December 7, 2006
The ‘Yearning’ for Torah learning goes to TV
Do you want to be happier?
Do you want to have greater love and intimacy in life?
Do you want greater self-awareness?
And did you know that you could find all these things in the wisdom of Judaism?
That's the premise of "The Hidden Wisdom of Our Yearnings with Irwin Kula," a two-hour PBS show airing Dec. 10 on KCET. Based on Rabbi Kula's new book, "Yearnings: Embracing the Sacred Messiness of Life" (Hyperion, 2006, with Linda Lowenthal), the program is one of the first that PBS has given to a rabbi or Jewish leader teaching to the masses.
Kula, who is the president of CLAL: The National Center for Jewish Leadership, also hosted public television's 13-part series, "Simple Wisdom With Irwin Kula." He is one of a number of Jewish leaders trying to bring Jewish teaching to the mainstream, including Rabbi Shmuely Boteach, Rabbi Harold Kushner and conservative talk show host Dennis Prager.
"Can we take Jewish wisdom public?" Kula said in a telephone interview with The Journal.
In the past, the Torah has been used to make Jews become better Jews, but "this is really seeing Torah as a technology to become more human."
In the program, Kula, wears a knitted kippah on his longish silver hair and an open blue sports jacket; he walks on a stage in front of a live studio audience and discusses the "messiness" in life: life's disappointments, conflicts, dissatisfactions -- what he calls yearning.
"If we don't have something to yearn for, some dents in our life to fix, some messiness, some crucial quality of our life is missing," Kula tells the audience. "Yearning can be a path to blessing."
Like other mass-market purveyors of "wisdom," Kula has a number of catchphrases, such as "The more we allow ourselves to unfold, the less we will unravel," and "We can want it all and always be finding enough," but his message is one that particularly fits these new uncertain times -- in which he believes much wisdom does not address.
"There's a lot of bad messages being given," he said, such as the conventional religious message that your behavior can improve your life, or the New Age wisdom that problems are illusions and life is actually perfect.

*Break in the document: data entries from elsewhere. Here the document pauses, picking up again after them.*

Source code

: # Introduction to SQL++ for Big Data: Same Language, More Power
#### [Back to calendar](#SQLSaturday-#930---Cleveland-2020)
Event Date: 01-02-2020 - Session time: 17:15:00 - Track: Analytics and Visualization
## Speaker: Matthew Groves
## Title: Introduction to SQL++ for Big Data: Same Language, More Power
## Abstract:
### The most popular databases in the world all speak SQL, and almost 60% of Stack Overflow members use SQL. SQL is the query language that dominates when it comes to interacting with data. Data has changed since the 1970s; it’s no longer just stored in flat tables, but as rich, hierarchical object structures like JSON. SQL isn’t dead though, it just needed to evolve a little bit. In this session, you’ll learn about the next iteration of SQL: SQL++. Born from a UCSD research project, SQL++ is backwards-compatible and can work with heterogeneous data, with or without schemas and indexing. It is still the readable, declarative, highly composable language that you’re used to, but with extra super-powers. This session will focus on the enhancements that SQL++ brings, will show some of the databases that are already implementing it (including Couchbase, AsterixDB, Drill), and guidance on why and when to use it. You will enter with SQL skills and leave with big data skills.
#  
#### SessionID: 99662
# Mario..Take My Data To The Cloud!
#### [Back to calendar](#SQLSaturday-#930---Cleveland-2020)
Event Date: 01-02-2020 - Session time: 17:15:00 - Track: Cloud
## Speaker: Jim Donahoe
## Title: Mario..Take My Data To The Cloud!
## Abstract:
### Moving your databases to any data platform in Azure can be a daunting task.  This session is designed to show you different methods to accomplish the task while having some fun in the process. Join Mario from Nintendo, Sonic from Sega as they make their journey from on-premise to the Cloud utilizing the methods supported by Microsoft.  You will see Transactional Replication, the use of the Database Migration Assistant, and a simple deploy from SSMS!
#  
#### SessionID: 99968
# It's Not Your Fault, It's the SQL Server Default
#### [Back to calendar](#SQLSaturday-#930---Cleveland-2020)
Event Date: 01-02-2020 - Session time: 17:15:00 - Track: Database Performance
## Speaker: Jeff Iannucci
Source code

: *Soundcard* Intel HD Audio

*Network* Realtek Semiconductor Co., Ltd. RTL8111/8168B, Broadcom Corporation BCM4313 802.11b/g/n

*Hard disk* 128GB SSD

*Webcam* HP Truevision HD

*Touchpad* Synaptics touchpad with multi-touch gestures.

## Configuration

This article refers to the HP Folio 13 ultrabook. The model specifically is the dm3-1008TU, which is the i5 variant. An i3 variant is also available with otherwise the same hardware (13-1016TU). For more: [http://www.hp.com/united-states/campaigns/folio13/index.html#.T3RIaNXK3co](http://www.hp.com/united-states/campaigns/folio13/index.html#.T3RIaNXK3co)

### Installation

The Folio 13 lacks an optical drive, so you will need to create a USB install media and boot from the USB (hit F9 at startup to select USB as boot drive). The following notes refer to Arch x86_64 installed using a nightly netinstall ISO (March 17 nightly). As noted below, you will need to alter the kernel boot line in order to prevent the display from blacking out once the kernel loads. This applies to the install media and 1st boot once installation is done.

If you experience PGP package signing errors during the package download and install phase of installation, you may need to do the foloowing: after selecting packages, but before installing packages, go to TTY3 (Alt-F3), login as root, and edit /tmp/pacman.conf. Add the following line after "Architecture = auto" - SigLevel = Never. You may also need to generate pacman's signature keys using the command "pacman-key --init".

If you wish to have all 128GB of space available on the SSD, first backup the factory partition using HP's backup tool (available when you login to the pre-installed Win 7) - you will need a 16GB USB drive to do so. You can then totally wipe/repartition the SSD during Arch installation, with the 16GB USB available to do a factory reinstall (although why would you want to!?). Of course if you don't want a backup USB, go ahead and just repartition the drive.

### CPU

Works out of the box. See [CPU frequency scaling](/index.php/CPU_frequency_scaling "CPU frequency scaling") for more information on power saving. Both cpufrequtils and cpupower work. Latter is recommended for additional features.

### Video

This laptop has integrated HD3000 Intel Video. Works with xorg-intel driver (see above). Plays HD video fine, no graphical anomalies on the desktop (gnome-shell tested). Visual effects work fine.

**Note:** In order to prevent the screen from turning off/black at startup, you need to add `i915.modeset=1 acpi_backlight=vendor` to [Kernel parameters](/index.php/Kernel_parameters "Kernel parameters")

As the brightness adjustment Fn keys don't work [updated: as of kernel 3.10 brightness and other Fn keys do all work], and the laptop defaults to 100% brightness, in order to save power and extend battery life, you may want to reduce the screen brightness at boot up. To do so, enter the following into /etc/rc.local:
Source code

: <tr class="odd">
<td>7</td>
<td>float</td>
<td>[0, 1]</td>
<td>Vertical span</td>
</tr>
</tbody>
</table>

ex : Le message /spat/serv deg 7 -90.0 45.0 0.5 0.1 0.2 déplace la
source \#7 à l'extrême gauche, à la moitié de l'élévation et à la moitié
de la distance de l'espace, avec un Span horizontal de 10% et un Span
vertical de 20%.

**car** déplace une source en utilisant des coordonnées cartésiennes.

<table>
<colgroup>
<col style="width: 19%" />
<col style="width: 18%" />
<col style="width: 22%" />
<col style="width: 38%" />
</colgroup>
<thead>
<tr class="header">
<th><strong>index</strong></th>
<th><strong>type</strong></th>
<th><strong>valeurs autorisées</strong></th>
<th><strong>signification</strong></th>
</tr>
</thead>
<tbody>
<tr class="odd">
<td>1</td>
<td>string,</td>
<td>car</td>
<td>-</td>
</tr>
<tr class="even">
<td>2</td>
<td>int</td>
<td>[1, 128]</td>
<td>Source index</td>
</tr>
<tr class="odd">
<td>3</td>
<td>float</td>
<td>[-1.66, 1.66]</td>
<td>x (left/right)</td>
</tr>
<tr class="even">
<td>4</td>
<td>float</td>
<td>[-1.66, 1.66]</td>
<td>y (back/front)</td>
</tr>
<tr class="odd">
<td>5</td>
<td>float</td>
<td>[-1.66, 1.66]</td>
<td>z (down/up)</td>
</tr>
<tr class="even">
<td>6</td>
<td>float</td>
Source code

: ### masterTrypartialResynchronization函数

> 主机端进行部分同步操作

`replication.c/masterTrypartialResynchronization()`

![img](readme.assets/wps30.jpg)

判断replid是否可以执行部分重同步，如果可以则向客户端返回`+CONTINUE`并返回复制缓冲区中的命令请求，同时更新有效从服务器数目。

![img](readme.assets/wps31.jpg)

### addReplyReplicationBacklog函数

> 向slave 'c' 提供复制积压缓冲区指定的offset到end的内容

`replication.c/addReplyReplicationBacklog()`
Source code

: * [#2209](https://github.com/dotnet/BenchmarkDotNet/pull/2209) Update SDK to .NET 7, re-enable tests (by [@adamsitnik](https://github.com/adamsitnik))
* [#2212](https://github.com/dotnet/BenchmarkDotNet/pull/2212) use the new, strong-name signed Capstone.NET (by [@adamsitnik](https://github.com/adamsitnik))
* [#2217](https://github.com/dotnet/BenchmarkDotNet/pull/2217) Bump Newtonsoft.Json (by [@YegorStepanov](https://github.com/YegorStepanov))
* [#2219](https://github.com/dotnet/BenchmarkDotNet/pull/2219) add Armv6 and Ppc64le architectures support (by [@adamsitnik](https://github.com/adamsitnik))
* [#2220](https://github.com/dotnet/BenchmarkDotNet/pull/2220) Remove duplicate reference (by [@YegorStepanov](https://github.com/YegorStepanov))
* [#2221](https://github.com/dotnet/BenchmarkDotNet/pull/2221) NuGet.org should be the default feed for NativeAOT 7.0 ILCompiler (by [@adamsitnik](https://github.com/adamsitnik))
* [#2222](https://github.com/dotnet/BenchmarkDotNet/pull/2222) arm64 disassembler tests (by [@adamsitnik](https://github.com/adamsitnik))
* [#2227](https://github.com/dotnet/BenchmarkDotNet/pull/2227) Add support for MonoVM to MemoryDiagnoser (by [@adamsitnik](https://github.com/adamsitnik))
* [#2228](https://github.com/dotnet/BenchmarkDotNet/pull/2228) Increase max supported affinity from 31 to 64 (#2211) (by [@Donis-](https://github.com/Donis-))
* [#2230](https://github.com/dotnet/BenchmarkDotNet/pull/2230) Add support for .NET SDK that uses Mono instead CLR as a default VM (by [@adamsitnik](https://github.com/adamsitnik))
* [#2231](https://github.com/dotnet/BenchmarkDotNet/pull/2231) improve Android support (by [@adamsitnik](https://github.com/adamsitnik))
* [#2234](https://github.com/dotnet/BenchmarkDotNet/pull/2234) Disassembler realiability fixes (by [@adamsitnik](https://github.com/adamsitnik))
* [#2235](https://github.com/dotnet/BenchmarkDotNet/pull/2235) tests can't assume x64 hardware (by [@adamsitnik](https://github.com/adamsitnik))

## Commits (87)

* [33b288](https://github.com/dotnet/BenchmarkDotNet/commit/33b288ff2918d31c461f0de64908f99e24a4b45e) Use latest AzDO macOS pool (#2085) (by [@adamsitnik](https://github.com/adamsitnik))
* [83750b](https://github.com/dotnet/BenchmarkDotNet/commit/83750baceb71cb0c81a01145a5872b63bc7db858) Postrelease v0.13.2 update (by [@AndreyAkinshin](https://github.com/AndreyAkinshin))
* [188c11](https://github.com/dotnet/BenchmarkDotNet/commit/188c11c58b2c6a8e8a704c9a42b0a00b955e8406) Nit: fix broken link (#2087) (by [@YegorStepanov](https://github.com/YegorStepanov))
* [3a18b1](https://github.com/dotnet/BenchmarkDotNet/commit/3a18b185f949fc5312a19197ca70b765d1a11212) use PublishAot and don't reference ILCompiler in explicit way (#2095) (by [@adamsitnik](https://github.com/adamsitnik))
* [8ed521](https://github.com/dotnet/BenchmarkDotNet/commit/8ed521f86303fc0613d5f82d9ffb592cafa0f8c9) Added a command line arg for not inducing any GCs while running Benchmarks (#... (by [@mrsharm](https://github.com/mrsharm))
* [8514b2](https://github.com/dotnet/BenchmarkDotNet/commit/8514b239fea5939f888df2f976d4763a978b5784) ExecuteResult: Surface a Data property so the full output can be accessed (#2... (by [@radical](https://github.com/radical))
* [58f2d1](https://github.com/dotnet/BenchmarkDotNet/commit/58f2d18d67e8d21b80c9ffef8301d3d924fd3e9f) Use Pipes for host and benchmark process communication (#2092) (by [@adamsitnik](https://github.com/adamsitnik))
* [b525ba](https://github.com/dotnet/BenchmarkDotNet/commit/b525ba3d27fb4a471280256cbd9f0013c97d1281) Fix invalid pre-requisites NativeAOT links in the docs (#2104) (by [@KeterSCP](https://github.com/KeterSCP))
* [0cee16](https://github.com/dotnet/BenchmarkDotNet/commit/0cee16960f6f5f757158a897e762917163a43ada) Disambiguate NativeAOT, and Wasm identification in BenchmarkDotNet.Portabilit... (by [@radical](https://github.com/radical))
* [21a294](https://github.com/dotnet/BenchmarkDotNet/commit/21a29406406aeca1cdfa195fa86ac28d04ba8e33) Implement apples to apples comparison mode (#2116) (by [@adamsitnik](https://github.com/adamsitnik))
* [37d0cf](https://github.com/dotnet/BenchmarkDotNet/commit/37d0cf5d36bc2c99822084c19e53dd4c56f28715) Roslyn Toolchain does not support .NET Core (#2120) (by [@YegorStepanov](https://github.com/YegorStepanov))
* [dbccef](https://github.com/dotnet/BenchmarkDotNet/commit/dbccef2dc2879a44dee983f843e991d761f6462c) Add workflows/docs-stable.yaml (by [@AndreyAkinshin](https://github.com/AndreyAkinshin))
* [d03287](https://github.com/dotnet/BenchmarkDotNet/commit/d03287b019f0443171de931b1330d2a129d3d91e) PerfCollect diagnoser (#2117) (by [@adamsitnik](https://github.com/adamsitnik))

But Judaism knows life shouldn't be perfect, he says, using the story of Eve eating the apple in the Garden of Eden.
"I love Eve, because she understood that Paradise is not all it's cracked up to be!" Eve teaches us, he continued, "never to fear the messiness. The messy spaces in our lives are our greatest teachers."
Rabbi Irwin Kula will appear on KCET on Dec. 10 5-7 p.m. He will also appear on the "Today" show on Dec. 12 and Dec. 25.